>> Start EXCERPT
Combining machine learning with mixed effects models
Chair(s): Björn S. Siepe (University of Marburg, Germany)
Machine learning techniques are increasingly being used in psychology to deal with high-dimensional datasets. However, data in psychology are often hierarchically structured, which many machine learning algorithms are not equipped to deal with. This symposium consists of several talks that explore how well machine learning approaches can be used in and adapted to these hierarchical structures.
The first two talks focus on solutions for cross-sectional multilevel settings with many predictors. Jansen discusses regularisation techniques in the context of meta-regression, where it is often unclear which of potentially many moderator variables are relevant. The talk includes a performance comparison of different approaches and a discussion of extensions to the multilevel setting. Hany investigated tree-based methods with random effects, which have been increasingly used in recent years. As the talk illustrates, their focus on predictive performance may often lead to inaccurate inclusion of predictors and erroneous conclusions when interpreting these models.
The second two talks in the symposium discuss modelling techniques for psychological time series data. Andriamiarana investigates Bayesian regularising priors in the context of longitudinal multilevel latent variable models. Simulation results and an empirical example show that certain regularisation priors may be preferable for such longitudinal models. Finally, Ernst combines long short-term memory networks, a deep learning technique that has achieved great success in time series forecasting, with random effects estimation. Results from several synthetic and real data benchmarks show the potential and pitfalls of using this complex modelling approach for hierarchical data.
>> End EXCERPT
>> Start AVAILABLE DATA
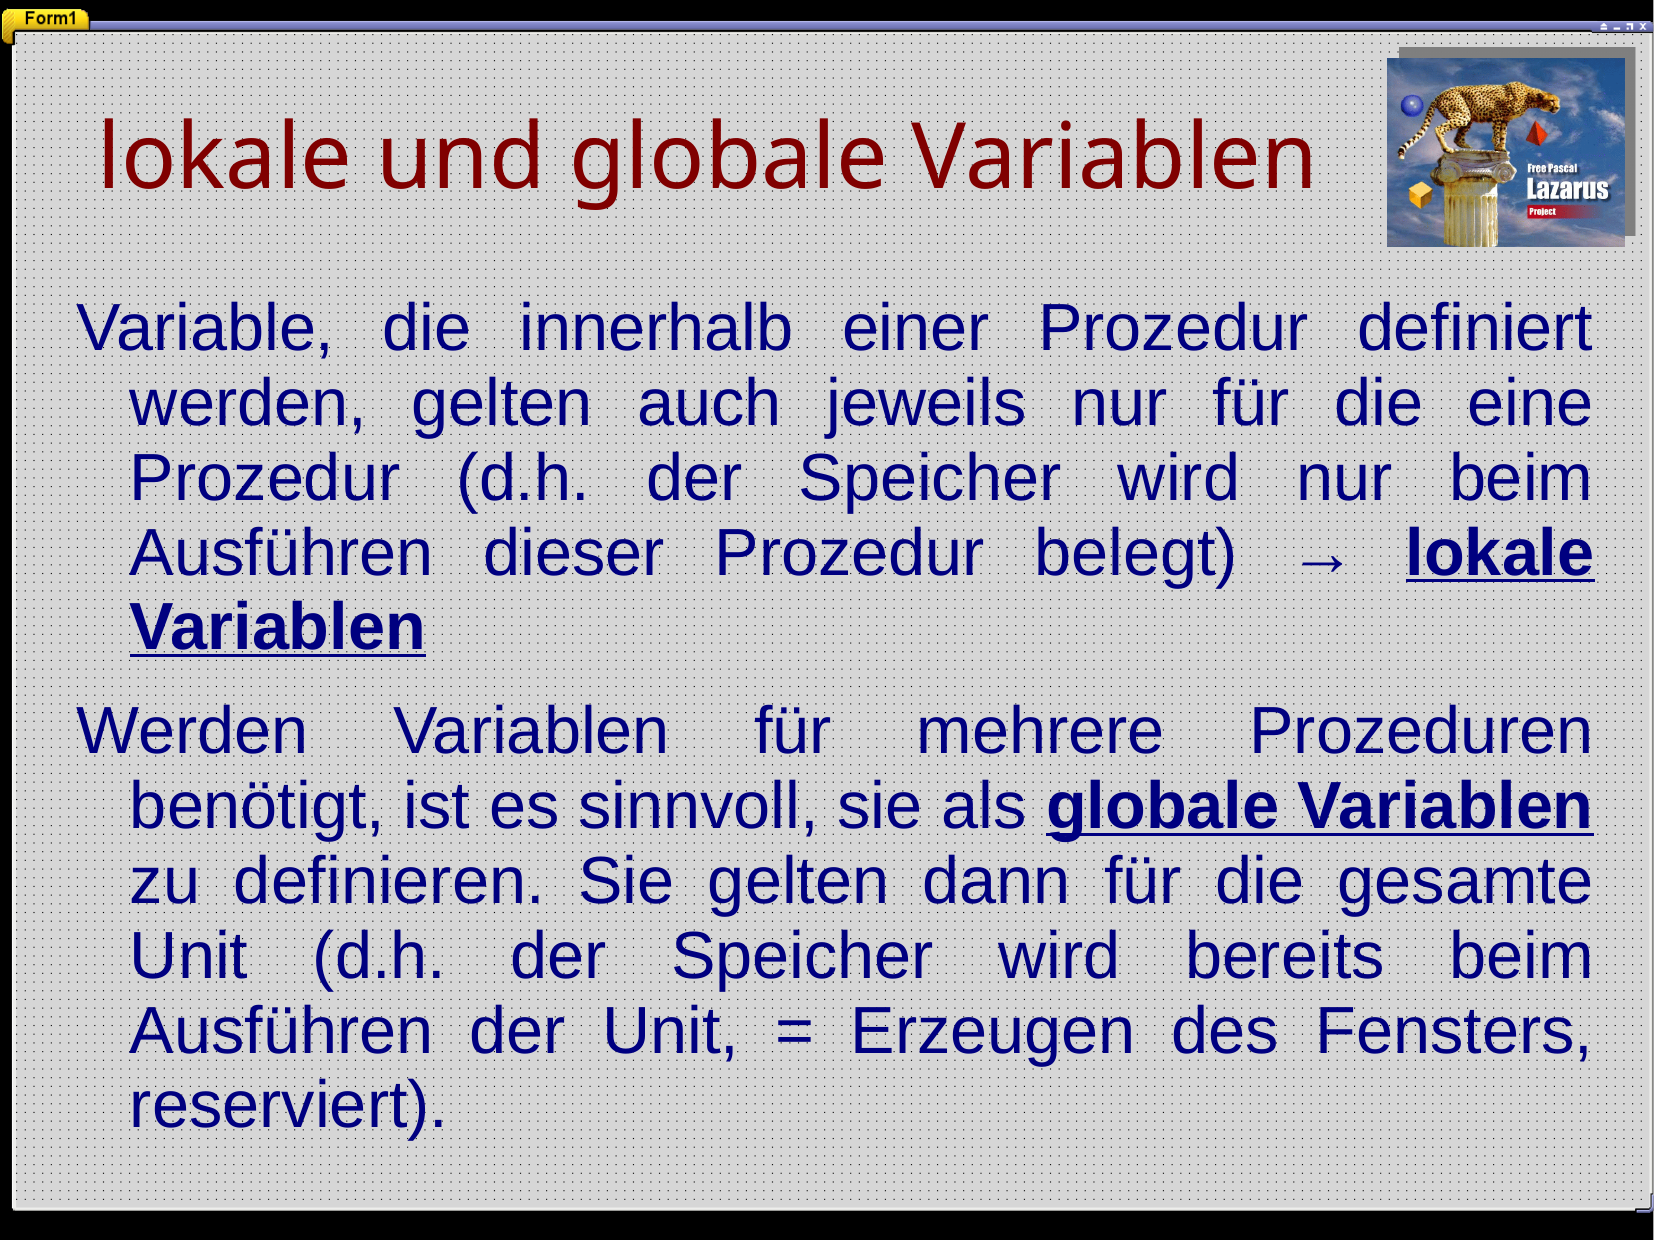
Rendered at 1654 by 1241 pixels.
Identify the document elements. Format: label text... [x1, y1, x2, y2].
>> End AVAILABLE DATA
__GIVEN PROBLEM 1__
According to the symposium abstract, what deep learning technique does Ernst combine with random effects estimation?
__GIVEN PROBLEM 2__
Decide whether each statement agrees with the symposium abstract: (a) Jansen discusses regularisation techniques in the context of meta-regression. (b) Andriamiarana investigates tree-based methods with random effects. (c) The second two talks deal with psychological time series data. For each, answer yes or no and quote the deciding words.
__GIVEN PROBLEM 3__
Repeat the passage of the symposium abstract starting at "Combining machine learning" and ending at "these hierarchical structures.".

__EXERCISE RESPONSE 1__
Long short-term memory networks.

__EXERCISE RESPONSE 2__
(a) Yes: "Jansen discusses regularisation techniques in the context of meta-regression"
(b) No: "Hany investigated tree-based methods with random effects"
(c) Yes: "The second two talks in the symposium discuss modelling techniques for psychological time series data."

__EXERCISE RESPONSE 3__
Combining machine learning with mixed effects models
Chair(s): Björn S. Siepe (University of Marburg, Germany)
Machine learning techniques are increasingly being used in psychology to deal with high-dimensional datasets. However, data in psychology are often hierarchically structured, which many machine learning algorithms are not equipped to deal with. This symposium consists of several talks that explore how well machine learning approaches can be used in and adapted to these hierarchical structures.